## WHAT THE TASK ASKS
Because the lines must stay identical, write out the data without changing anything.
START THE DATA
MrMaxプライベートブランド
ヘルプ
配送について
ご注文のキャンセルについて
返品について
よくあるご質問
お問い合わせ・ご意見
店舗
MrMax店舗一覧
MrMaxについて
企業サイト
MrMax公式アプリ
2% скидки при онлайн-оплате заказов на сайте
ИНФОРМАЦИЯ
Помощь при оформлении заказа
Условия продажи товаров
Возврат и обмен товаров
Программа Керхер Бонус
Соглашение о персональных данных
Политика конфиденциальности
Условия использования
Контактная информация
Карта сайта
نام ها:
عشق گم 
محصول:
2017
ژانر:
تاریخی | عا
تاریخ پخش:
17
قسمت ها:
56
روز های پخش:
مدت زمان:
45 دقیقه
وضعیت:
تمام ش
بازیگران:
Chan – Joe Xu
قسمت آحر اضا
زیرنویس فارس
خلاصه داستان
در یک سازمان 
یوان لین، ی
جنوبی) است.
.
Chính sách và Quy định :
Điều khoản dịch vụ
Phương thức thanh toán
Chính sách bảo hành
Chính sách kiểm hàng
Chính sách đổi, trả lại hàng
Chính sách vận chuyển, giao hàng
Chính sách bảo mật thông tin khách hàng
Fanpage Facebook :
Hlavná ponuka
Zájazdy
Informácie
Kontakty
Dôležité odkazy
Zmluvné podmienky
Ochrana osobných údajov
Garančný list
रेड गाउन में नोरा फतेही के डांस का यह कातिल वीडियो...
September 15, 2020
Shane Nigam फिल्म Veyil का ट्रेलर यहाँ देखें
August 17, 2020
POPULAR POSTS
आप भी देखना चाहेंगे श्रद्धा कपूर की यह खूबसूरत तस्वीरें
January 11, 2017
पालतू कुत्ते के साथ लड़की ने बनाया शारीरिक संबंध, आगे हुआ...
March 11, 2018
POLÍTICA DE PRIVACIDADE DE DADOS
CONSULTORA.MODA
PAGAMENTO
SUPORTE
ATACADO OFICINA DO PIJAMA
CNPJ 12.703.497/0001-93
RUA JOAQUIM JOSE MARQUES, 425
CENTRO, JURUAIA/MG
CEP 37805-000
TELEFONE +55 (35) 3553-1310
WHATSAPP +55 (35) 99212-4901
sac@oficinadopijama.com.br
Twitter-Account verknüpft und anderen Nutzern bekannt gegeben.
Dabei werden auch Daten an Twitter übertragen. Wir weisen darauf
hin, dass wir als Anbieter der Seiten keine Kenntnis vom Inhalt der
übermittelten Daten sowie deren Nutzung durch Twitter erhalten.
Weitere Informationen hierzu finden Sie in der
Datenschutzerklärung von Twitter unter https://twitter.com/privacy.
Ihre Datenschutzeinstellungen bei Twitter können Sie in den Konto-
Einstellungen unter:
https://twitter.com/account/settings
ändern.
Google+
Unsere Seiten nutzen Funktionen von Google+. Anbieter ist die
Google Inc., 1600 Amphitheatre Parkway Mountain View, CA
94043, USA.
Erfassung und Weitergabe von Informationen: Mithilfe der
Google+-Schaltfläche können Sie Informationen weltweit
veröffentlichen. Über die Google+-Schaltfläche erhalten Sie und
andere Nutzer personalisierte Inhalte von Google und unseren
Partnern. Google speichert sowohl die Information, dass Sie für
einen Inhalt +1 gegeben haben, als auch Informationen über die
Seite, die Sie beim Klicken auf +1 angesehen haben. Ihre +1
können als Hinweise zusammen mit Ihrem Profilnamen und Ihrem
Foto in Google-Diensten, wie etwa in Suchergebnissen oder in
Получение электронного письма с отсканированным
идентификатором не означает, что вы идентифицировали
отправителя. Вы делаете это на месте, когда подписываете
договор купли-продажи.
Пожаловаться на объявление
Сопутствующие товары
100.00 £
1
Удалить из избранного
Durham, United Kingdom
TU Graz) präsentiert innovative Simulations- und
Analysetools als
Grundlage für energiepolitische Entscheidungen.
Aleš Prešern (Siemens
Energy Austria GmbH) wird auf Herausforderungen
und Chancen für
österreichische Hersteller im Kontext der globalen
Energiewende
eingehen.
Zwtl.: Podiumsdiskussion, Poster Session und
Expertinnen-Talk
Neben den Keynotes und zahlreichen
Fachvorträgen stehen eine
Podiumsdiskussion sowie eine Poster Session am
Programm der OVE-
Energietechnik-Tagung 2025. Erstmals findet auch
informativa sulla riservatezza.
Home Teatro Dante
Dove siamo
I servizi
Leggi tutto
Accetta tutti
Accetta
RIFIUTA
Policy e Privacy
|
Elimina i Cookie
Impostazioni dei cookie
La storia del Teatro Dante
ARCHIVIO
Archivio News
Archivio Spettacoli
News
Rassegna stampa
END THE DATA
## REPLY
MrMaxプライベートブランド
ヘルプ
配送について
ご注文のキャンセルについて
返品について
よくあるご質問
お問い合わせ・ご意見
店舗
MrMax店舗一覧
MrMaxについて
企業サイト
MrMax公式アプリ
2% скидки при онлайн-оплате заказов на сайте
ИНФОРМАЦИЯ
Помощь при оформлении заказа
Условия продажи товаров
Возврат и обмен товаров
Программа Керхер Бонус
Соглашение о персональных данных
Политика конфиденциальности
Условия использования
Контактная информация
Карта сайта
نام ها:
عشق گم 
محصول:
2017
ژانر:
تاریخی | عا
تاریخ پخش:
17
قسمت ها:
56
روز های پخش:
مدت زمان:
45 دقیقه
وضعیت:
تمام ش
بازیگران:
Chan – Joe Xu
قسمت آحر اضا
زیرنویس فارس
خلاصه داستان
در یک سازمان 
یوان لین، ی
جنوبی) است.
.
Chính sách và Quy định :
Điều khoản dịch vụ
Phương thức thanh toán
Chính sách bảo hành
Chính sách kiểm hàng
Chính sách đổi, trả lại hàng
Chính sách vận chuyển, giao hàng
Chính sách bảo mật thông tin khách hàng
Fanpage Facebook :
Hlavná ponuka
Zájazdy
Informácie
Kontakty
Dôležité odkazy
Zmluvné podmienky
Ochrana osobných údajov
Garančný list
रेड गाउन में नोरा फतेही के डांस का यह कातिल वीडियो...
September 15, 2020
Shane Nigam फिल्म Veyil का ट्रेलर यहाँ देखें
August 17, 2020
POPULAR POSTS
आप भी देखना चाहेंगे श्रद्धा कपूर की यह खूबसूरत तस्वीरें
January 11, 2017
पालतू कुत्ते के साथ लड़की ने बनाया शारीरिक संबंध, आगे हुआ...
March 11, 2018
POLÍTICA DE PRIVACIDADE DE DADOS
CONSULTORA.MODA
PAGAMENTO
SUPORTE
ATACADO OFICINA DO PIJAMA
CNPJ 12.703.497/0001-93
RUA JOAQUIM JOSE MARQUES, 425
CENTRO, JURUAIA/MG
CEP 37805-000
TELEFONE +55 (35) 3553-1310
WHATSAPP +55 (35) 99212-4901
sac@oficinadopijama.com.br
Twitter-Account verknüpft und anderen Nutzern bekannt gegeben.
Dabei werden auch Daten an Twitter übertragen. Wir weisen darauf
hin, dass wir als Anbieter der Seiten keine Kenntnis vom Inhalt der
übermittelten Daten sowie deren Nutzung durch Twitter erhalten.
Weitere Informationen hierzu finden Sie in der
Datenschutzerklärung von Twitter unter https://twitter.com/privacy.
Ihre Datenschutzeinstellungen bei Twitter können Sie in den Konto-
Einstellungen unter:
https://twitter.com/account/settings
ändern.
Google+
Unsere Seiten nutzen Funktionen von Google+. Anbieter ist die
Google Inc., 1600 Amphitheatre Parkway Mountain View, CA
94043, USA.
Erfassung und Weitergabe von Informationen: Mithilfe der
Google+-Schaltfläche können Sie Informationen weltweit
veröffentlichen. Über die Google+-Schaltfläche erhalten Sie und
andere Nutzer personalisierte Inhalte von Google und unseren
Partnern. Google speichert sowohl die Information, dass Sie für
einen Inhalt +1 gegeben haben, als auch Informationen über die
Seite, die Sie beim Klicken auf +1 angesehen haben. Ihre +1
können als Hinweise zusammen mit Ihrem Profilnamen und Ihrem
Foto in Google-Diensten, wie etwa in Suchergebnissen oder in
Получение электронного письма с отсканированным
идентификатором не означает, что вы идентифицировали
отправителя. Вы делаете это на месте, когда подписываете
договор купли-продажи.
Пожаловаться на объявление
Сопутствующие товары
100.00 £
1
Удалить из избранного
Durham, United Kingdom
TU Graz) präsentiert innovative Simulations- und
Analysetools als
Grundlage für energiepolitische Entscheidungen.
Aleš Prešern (Siemens
Energy Austria GmbH) wird auf Herausforderungen
und Chancen für
österreichische Hersteller im Kontext der globalen
Energiewende
eingehen.
Zwtl.: Podiumsdiskussion, Poster Session und
Expertinnen-Talk
Neben den Keynotes und zahlreichen
Fachvorträgen stehen eine
Podiumsdiskussion sowie eine Poster Session am
Programm der OVE-
Energietechnik-Tagung 2025. Erstmals findet auch
informativa sulla riservatezza.
Home Teatro Dante
Dove siamo
I servizi
Leggi tutto
Accetta tutti
Accetta
RIFIUTA
Policy e Privacy
|
Elimina i Cookie
Impostazioni dei cookie
La storia del Teatro Dante
ARCHIVIO
Archivio News
Archivio Spettacoli
News
Rassegna stampa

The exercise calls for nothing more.